Northern stars

May 2, 2019 | Categorized in: | By: Deborah Kilcollins

In December in this space, we wrote about Sri Lanka’s nonprofit Jetwing Youth Development Program (JYDP), which helps train children of war in northern Sri Lanka to enter the hospitality industry. It offers a hand up with free training that teaches them skills to become part of the globally expanding hospitality industry.

The Spirit of Big Five Foundation supports this project because it offers positive solutions to chronic poverty and unemployment to the most disadvantaged youth in the country. These kids need jobs to help them climb out of the poverty pit they have fallen into by the happenstance of birth.
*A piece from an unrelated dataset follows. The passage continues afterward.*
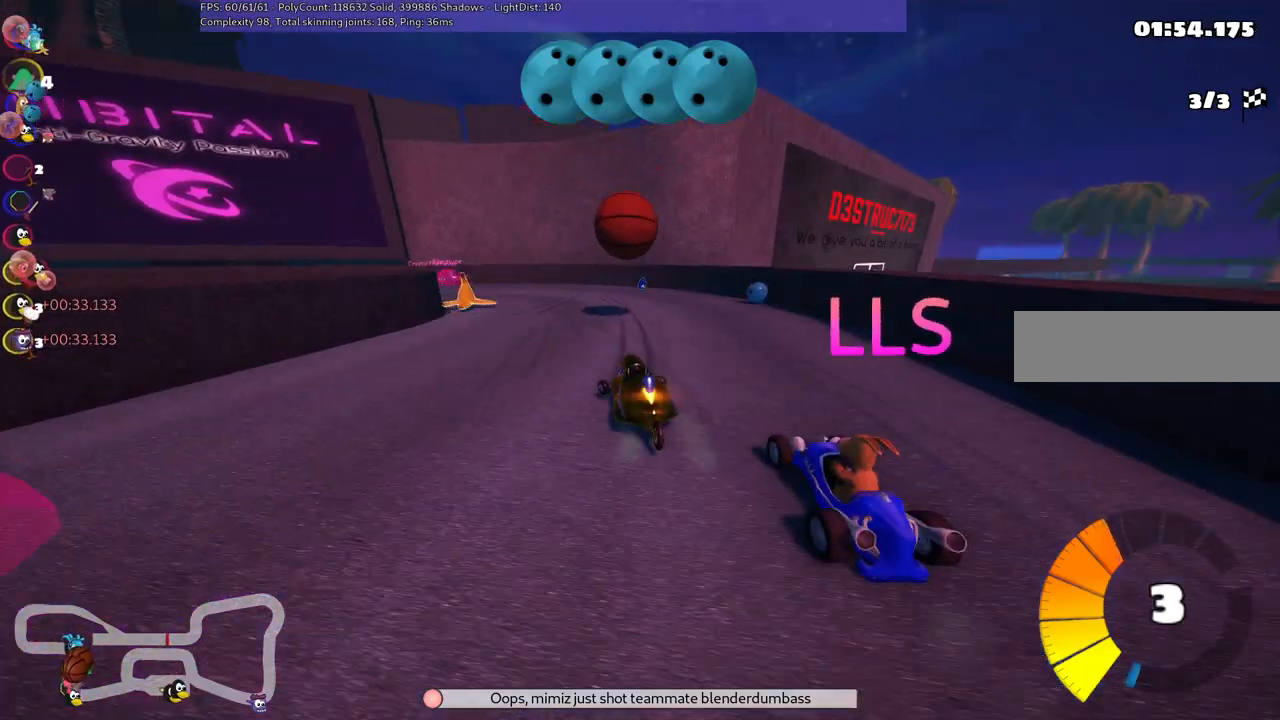
{"keys": ["left", "up"], "events": [[350, "n", "down"], [433, "m", "up"], [483, "n", "up"]]}
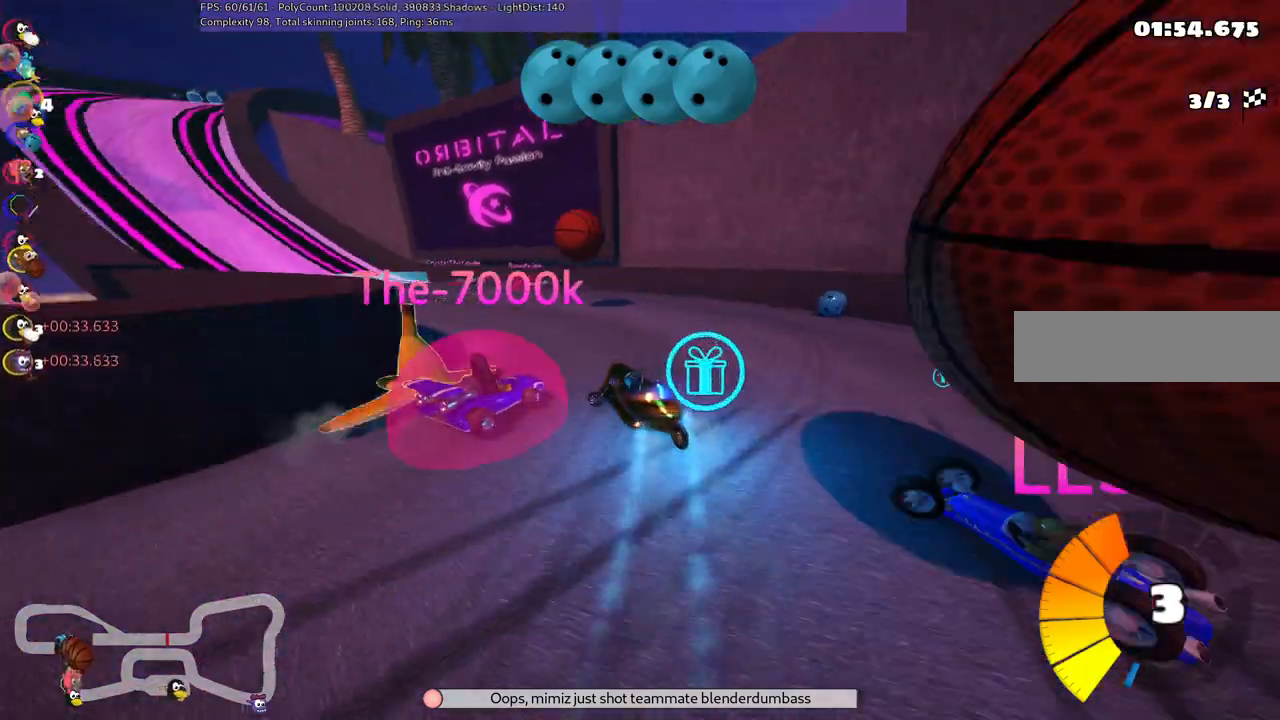
{"keys": ["left", "up"], "events": [[367, "left", "up"], [450, "left", "down"]]}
JYDP has been opening doors into that field since 2006, first at Jetwing Vil Uyana property in Sigiriya and later expanding their programs to other areas of the island including Negombo, Galle, Hambantota, Passikudah, Jaffna and Nuwara Eliya.

Our latest update shows that the Spirit of Big Five is supporting training for 53 students, paying for training for eight students at Jetwing Yala; 37 at Jetwing Lighthouse; and another eight students at Jetwing Vil Uyana.

The goal in replicating this program across the island has been to provide the Sri Lankan hotel industry with adequately trained entry-level employees, while simultaneously involving local communities by providing local youth who successfully complete the program and go on to find employment.

The program began as a community inclusive initiative to address the challenge of youth unemployment and has now evolved into a sustainable solution to the shortage of employees in the hospitality industry. More than 25 such projects have been completed around the island in the last 12 years. Projects such as this are more important today as the country works to regain its footing after recent civil unrest.

This project has a special meaning for Big Five’s CEO, Mahen Sanghrajka, because he, too, began his career in travel by training in hotel management in Nairobi, Kenya.

“I am always heartened when I see programs offering young people this kind of training. It gives them a stake in their own future,” said Sanghrajka.